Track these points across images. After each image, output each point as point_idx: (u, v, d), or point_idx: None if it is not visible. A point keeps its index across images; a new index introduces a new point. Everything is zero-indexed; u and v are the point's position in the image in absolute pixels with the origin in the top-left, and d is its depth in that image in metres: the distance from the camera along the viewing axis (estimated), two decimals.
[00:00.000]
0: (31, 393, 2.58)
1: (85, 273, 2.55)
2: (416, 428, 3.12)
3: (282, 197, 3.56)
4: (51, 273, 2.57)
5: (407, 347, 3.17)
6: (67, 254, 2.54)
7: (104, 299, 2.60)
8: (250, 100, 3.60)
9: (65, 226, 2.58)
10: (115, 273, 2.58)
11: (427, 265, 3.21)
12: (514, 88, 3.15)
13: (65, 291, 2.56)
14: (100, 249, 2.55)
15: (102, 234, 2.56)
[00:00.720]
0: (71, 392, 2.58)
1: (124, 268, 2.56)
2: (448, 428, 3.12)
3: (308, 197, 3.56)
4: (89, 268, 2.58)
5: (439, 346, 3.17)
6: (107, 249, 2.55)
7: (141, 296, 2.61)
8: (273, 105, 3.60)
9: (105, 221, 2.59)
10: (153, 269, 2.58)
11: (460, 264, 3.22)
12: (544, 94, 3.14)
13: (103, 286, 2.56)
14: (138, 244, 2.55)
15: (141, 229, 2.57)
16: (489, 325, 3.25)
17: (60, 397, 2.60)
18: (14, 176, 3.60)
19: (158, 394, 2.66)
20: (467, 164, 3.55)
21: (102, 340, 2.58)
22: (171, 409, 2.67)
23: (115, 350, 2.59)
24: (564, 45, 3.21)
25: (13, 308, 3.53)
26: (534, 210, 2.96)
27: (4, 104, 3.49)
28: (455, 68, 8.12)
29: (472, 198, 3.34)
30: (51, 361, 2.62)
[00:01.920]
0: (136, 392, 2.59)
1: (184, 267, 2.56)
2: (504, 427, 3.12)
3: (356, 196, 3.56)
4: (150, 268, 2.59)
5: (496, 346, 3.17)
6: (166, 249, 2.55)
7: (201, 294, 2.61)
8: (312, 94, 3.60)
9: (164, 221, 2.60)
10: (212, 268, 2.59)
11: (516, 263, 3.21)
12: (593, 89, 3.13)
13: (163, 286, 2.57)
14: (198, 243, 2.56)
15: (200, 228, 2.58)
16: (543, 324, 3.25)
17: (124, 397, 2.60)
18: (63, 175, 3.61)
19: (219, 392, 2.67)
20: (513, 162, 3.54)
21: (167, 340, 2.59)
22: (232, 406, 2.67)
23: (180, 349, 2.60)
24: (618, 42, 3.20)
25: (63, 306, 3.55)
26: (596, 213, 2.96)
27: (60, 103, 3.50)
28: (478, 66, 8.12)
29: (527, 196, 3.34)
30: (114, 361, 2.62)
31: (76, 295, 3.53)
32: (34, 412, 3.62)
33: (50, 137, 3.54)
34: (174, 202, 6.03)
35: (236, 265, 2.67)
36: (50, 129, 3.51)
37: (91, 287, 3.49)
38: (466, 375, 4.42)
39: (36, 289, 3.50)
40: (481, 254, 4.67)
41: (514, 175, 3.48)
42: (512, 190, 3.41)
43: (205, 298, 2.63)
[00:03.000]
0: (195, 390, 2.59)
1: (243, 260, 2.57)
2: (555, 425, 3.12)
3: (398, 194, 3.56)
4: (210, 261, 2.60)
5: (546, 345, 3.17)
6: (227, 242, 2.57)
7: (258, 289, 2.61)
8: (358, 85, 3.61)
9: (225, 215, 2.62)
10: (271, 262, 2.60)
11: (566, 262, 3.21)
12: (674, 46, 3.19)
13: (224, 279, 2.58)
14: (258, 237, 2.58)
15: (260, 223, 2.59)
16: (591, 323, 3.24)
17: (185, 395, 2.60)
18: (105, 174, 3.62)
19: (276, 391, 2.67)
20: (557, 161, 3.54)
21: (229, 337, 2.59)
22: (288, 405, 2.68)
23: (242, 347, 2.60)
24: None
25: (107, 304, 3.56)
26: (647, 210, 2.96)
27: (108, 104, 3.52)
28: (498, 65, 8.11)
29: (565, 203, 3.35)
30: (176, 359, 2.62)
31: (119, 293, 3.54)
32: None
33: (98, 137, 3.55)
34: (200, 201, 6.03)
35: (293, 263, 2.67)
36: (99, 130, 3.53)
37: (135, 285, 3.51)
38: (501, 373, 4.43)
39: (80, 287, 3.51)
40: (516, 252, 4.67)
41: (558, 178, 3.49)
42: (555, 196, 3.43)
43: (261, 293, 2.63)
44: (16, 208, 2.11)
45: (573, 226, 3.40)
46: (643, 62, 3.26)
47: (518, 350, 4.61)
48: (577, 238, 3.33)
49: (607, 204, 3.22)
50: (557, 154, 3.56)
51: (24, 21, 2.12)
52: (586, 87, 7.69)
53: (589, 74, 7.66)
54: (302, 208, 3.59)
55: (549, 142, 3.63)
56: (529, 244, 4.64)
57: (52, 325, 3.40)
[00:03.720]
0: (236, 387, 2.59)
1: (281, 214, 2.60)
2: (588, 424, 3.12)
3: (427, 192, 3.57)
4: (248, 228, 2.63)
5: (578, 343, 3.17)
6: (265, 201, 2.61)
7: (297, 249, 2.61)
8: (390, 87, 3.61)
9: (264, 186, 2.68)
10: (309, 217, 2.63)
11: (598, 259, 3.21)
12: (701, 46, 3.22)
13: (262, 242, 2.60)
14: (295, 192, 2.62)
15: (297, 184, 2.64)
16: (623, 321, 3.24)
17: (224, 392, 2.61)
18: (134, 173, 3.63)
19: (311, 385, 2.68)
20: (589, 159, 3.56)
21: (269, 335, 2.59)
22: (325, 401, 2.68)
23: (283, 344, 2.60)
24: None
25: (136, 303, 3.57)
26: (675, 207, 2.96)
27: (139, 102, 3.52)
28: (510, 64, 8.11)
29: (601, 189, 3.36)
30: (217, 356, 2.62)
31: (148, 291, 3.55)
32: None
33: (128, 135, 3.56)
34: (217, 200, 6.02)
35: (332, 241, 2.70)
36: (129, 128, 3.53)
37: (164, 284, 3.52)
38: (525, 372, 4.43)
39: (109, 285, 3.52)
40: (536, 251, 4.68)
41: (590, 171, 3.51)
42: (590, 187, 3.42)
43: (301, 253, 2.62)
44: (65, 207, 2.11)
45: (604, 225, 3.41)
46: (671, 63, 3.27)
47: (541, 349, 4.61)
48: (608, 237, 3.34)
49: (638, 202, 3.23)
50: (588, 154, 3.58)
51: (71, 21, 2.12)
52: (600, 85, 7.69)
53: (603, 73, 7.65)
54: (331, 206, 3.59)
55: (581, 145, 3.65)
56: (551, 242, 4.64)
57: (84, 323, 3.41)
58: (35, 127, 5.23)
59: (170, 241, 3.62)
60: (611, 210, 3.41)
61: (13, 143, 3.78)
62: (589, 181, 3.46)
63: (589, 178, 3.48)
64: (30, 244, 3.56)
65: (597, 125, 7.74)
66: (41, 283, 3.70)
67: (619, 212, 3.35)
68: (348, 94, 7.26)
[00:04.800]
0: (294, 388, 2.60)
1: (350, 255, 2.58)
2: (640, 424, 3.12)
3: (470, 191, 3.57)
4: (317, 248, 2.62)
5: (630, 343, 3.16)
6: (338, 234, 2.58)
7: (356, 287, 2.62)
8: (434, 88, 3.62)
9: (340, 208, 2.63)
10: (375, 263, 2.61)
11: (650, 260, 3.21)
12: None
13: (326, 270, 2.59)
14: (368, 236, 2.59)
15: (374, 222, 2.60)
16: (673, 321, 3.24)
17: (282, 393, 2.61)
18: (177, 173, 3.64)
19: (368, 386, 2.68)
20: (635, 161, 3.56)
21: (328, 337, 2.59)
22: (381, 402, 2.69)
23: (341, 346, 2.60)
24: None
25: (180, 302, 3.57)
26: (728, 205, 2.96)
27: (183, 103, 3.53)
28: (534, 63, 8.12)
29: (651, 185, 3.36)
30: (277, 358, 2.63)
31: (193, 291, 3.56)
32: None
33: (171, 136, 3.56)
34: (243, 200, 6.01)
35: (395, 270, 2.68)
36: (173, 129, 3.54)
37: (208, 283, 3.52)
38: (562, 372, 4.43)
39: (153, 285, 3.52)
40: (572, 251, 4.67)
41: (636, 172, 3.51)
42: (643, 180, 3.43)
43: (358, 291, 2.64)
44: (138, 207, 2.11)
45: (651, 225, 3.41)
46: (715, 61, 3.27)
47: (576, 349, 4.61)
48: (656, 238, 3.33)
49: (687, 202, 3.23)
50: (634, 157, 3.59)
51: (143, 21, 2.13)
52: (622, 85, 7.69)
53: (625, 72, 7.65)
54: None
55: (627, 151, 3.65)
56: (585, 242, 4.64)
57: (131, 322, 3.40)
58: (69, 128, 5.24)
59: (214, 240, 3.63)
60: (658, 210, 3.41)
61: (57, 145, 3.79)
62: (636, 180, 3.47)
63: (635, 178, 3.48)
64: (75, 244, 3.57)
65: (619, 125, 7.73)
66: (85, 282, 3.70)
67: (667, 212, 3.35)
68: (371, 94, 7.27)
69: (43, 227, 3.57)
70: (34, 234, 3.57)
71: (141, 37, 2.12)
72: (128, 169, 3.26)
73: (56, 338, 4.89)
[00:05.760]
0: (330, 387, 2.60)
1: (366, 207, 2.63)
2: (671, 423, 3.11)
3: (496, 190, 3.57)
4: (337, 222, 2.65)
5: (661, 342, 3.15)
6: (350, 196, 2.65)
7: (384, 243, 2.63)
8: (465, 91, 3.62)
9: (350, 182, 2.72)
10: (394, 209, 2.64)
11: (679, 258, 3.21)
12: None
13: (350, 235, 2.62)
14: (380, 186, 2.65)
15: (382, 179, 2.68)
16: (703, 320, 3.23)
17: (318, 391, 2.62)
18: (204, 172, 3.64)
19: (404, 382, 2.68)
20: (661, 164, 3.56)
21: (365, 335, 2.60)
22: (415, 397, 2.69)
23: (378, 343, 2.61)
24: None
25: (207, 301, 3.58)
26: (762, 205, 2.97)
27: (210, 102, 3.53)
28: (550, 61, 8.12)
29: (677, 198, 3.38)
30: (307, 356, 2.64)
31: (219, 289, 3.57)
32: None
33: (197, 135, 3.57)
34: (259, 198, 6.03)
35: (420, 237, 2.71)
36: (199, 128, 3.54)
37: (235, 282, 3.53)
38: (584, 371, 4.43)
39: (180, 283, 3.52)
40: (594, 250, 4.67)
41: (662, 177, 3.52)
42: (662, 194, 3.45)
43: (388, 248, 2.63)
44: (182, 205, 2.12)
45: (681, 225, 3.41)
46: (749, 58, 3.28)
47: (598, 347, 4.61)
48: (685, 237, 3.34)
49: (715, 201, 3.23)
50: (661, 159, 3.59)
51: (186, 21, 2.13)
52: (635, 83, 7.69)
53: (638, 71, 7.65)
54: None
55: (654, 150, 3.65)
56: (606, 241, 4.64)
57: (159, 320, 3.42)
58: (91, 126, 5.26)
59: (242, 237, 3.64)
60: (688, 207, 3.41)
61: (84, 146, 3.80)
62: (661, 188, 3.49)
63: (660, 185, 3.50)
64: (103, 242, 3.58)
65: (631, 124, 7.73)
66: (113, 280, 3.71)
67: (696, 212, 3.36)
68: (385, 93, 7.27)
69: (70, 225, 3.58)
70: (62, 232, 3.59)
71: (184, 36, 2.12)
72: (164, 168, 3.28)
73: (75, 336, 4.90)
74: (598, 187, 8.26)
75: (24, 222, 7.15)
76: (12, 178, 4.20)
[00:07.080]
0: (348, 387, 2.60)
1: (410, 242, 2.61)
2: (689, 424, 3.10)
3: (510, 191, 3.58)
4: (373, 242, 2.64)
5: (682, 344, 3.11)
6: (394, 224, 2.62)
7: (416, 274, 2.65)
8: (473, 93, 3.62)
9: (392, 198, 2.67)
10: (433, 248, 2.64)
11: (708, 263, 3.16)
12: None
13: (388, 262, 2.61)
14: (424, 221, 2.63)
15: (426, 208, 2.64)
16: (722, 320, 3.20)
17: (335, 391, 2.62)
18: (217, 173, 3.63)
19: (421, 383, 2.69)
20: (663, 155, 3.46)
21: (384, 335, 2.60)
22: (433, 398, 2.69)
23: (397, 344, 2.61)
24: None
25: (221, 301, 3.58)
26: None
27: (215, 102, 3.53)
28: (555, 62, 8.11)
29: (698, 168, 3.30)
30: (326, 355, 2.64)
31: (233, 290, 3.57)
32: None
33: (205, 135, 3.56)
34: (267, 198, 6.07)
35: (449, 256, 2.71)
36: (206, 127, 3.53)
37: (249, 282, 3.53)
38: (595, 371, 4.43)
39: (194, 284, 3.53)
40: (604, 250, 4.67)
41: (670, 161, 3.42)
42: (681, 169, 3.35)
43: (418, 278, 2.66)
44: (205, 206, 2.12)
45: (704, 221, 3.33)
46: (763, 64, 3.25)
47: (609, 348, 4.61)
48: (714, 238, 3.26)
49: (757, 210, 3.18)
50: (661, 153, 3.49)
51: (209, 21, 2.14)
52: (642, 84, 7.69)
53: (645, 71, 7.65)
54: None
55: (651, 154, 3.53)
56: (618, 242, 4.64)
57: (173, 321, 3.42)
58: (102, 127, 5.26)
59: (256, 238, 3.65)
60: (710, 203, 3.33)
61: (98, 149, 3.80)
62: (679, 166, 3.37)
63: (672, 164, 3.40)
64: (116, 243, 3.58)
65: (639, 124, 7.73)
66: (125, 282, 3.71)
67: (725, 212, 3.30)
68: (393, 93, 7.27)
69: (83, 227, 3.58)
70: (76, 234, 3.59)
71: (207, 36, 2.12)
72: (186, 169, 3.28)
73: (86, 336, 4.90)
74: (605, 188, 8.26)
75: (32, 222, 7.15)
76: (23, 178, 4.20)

WHAT YOU NEED TO DO: Your task is to retype the entries verbatim, starting with the line that holds "34: (174, 202, 6.03)" and stopping after the line that holds "[00:03.000]".

ANSWER TO THIS EXERCISE:
34: (174, 202, 6.03)
35: (236, 265, 2.67)
36: (50, 129, 3.51)
37: (91, 287, 3.49)
38: (466, 375, 4.42)
39: (36, 289, 3.50)
40: (481, 254, 4.67)
41: (514, 175, 3.48)
42: (512, 190, 3.41)
43: (205, 298, 2.63)
[00:03.000]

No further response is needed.